United States District Court, Fourth Circuit

September 24, 2013

INDEMNITY INSURANCE CORPORATION
v.
JADE PRESENTS, LLC, ET AL.

MEMORANDUM

J. FREDERICK MOTZ, District Judge.

Indemnity Insurance Corporation has instituted this action against Jade Presents, LLC and Jade R. Nielsen for breach of contract, fraud, and a declaratory judgment action. All of the claims are premised upon a settlement agreement entered into between Indemnity Insurance and Jade Presents. Defendants have moved to dismiss the action for lack of personal jurisdiction. The motion will be granted.[1]

According to an affidavit filed by Jade Nielsen, Jade Presents is legally organized in North Dakota and has never done any business (including concert promotion, its line of business) in Maryland. Likewise, according to Mr. Nielsen's affidavit, he has never been in Maryland or done any business in Maryland.

Indemnity Insurance has not presented any affidavit or other evidence to the contrary. Rather, it relies upon the fact that the settlement agreement between the parties calls for the application of Maryland law. Indemnity Insurance has not, however, cited any authority to support the proposition that a choice of law provision contained in a contract reflects an intention of a party to the contract to submit itself to personal jurisdiction in the state whose law governs interpretation of the contract. Burger King v. Rudzewicz, 471 U.S. 462 (1985), upon which Indemnity Insurance relies, is not to the contrary. Although in Burger King the parties' contract did include a provision calling for the application of the law of Florida (the state in which jurisdiction was sustained), what was at issue in Burger King was a franchise agreement between the franchisee and a national franchisor, located in Florida. The Supreme Court recognized that in such a relationship, it was "an inescapable fact of modern commercial life that a substantial amount of business is transacted solely by mail and wire communications across state lines." 471 U.S. at 476.
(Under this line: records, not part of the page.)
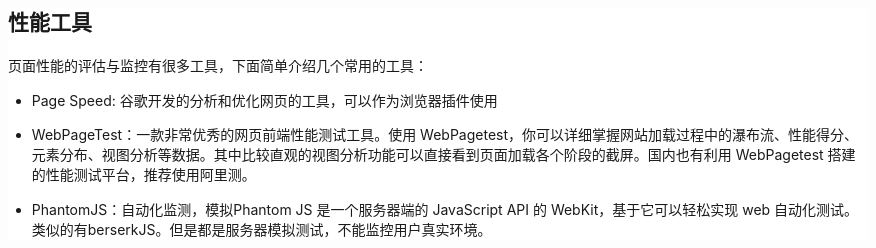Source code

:

## 性能工具

页面性能的评估与监控有很多工具，下面简单介绍几个常用的工具：

* Page Speed: 谷歌开发的分析和优化网页的工具，可以作为浏览器插件使用　　

* WebPageTest：一款非常优秀的网页前端性能测试工具。使用 WebPagetest，你可以详细掌握网站加载过程中的瀑布流、性能得分、元素分布、视图分析等数据。其中比较直观的视图分析功能可以直接看到页面加载各个阶段的截屏。国内也有利用 WebPagetest 搭建的性能测试平台，推荐使用阿里测。　

* PhantomJS：自动化监测，模拟Phantom JS 是一个服务器端的 JavaScript API 的 WebKit，基于它可以轻松实现 web 自动化测试。类似的有berserkJS。但是都是服务器模拟测试，不能监控用户真实环境。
In further support of its position, Indemnity Insurance cites Judge Luttig's opinion in Diamond HealthCare of Ohio, Inc. v. Humility of Mary Health Partners, 229 F.3d 448 (4th Cir. 2000). Indemnity Insurance fails to note, however, that Judge Lutting was writing in dissent. Moreover, to the extent the Indemnity Insurance contends that the mere fact that Jade Presents entered a contract with a party in Maryland subjects Jade Presents to personal jurisdiction in Maryland, that proposition is defeated by Burger King itself. 471 U.S. at 478.[2]

A separate order granting defendant's motion and dismissing this action for lack of personal jurisdiction is being entered herewith.